📜 Psalm 89 – I Will Sing… But Now You’ve Hidden Your Face

Context & Key Themes

Psalm 89 is the longest and most emotionally complex psalm in Book Three, and it closes the book in a way that makes the reader ache. Ethan the Ezrahite opens with soaring praise of God’s faithfulness and the covenant he made with David — an eternal throne, a dynasty that will not fail, steadfast love that will not be removed. The language is majestic and confident. Then, around verse 38, something breaks. The king has been rejected, the crown hurled to the ground, the covenant apparently abandoned. The psalm that began with the certainty of God’s faithfulness ends with a desperate question: where is your steadfast love of old? And then — a doxology of blessing, closing out the book, as if to insist that even this unanswered question stands within the frame of God’s praise.

Key Verse

“I will sing of the steadfast love of the Lord, forever; with my mouth I will make known your faithfulness to all generations. For I said, ‘Steadfast love will be built up forever; in the heavens you will establish your faithfulness.'”
— Psalm 89:1–2

Summary

The psalm opens in full confidence: Ethan will sing of the Lord’s steadfast love forever. God has established his faithfulness in the very heavens. He made a covenant with David — I will establish your offspring forever, I will build your throne for all generations. The cosmic powers cannot compare to the Lord; the assembly of holy ones praises him. He rules the raging sea, crushed Rahab, scattered his enemies. His throne is founded on righteousness and justice; steadfast love and faithfulness go before him.

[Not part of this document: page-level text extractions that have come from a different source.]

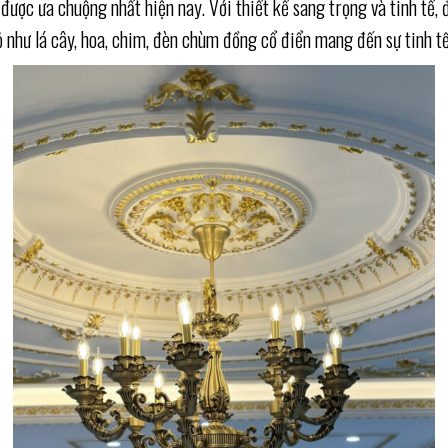
ược ưa chuộng nhất hiện nay. Với thiết kế sang trọng và tinh tế,
 như lá cây, hoa, chim, đèn chùm đồng cổ điển mang đến sự tinh t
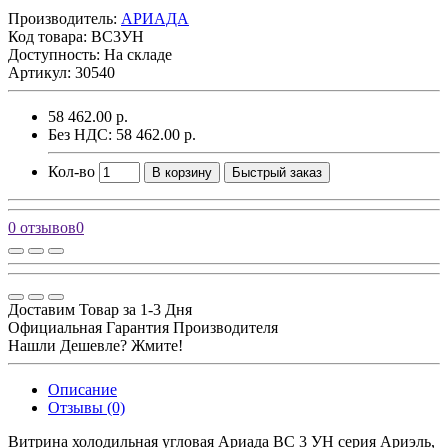
Производитель:
АРИАДА
Код товара:
ВС3УН
Доступность: На складе
Артикул: 30540
58 462.00 р.
Без НДС: 58 462.00 р.
Кол-во
В корзину
Быстрый заказ
0 отзывов
0
Доставим Товар за 1-3 Дня
Официальная Гарантия Производителя
Нашли Дешевле? Жмите!
Описание
Отзывы (0)
Витрина холодильная угловая Ариада ВС 3 УН серия Ариэль,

Blessed are the people who know the festal shout. The Lord is their shield, their king. His faithfulness is their armor. His covenant with David is certain: if his sons forsake my law, I will punish their transgression. But I will not remove my steadfast love. My covenant I will not violate. I have sworn by my holiness — I will not lie to David. His line shall endure forever, his throne as long as the sun before me.

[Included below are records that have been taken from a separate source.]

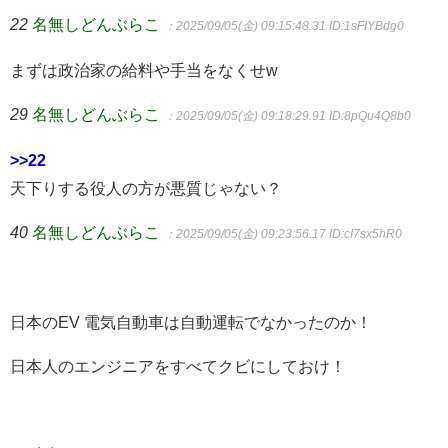
22
名無しどんぶらこ
：2025/09/05(金) 09:15:48.31
ID:1sFIYBdg0
まずは政治家の給料や手当をなくせw
29
名無しどんぶらこ
：2025/09/05(金) 09:18:29.91
ID:8pQu4Q8b0
>>22
天下りする役人の方が悪質じゃない？
40
名無しどんぶらこ
：2025/09/05(金) 09:23:56.17
ID:cI7sx5hR0
日本のEV 電気自動車は自動運転でなかったのか！
日本人のエンジニアをすべてクビにしておけ！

Then verse 38: but now you have cast off and rejected; you are full of wrath against your anointed. You have renounced the covenant. You have hurled his throne to the ground. You have cut short his days and covered him with shame. How long, O Lord? Will you hide yourself forever? Where is your steadfast love of old, which you swore to David in your faithfulness? The book closes with a doxology: blessed be the Lord forever. Amen and Amen.

Reflection

Psalm 89 holds two things at once that seem impossible to hold: a theology of covenant faithfulness as certain and eternal, and a present reality in which the covenant appears to have failed. Ethan does not resolve this. He does not provide the explanation that makes it make sense. He puts both into the same psalm and sends it to God. That is the honest posture of covenant faith — not the faith that only praises when things go well, but the faith that brings the contradiction itself to God and demands an accounting.

The church has always read Psalm 89 through the resurrection. The throne of David that appeared utterly destroyed was not the end of the story. But the psalm earns that reading by refusing to supply it prematurely. First it lets the darkness be dark. First it lets the question stand unanswered. The doxology at the end — blessed be the Lord forever — is not a resolution of the tension. It is a declaration that the praise continues even inside the tension, because the God to whom the question is addressed is still the God who deserves to be praised. That is the most strenuous and most honest kind of worship there is.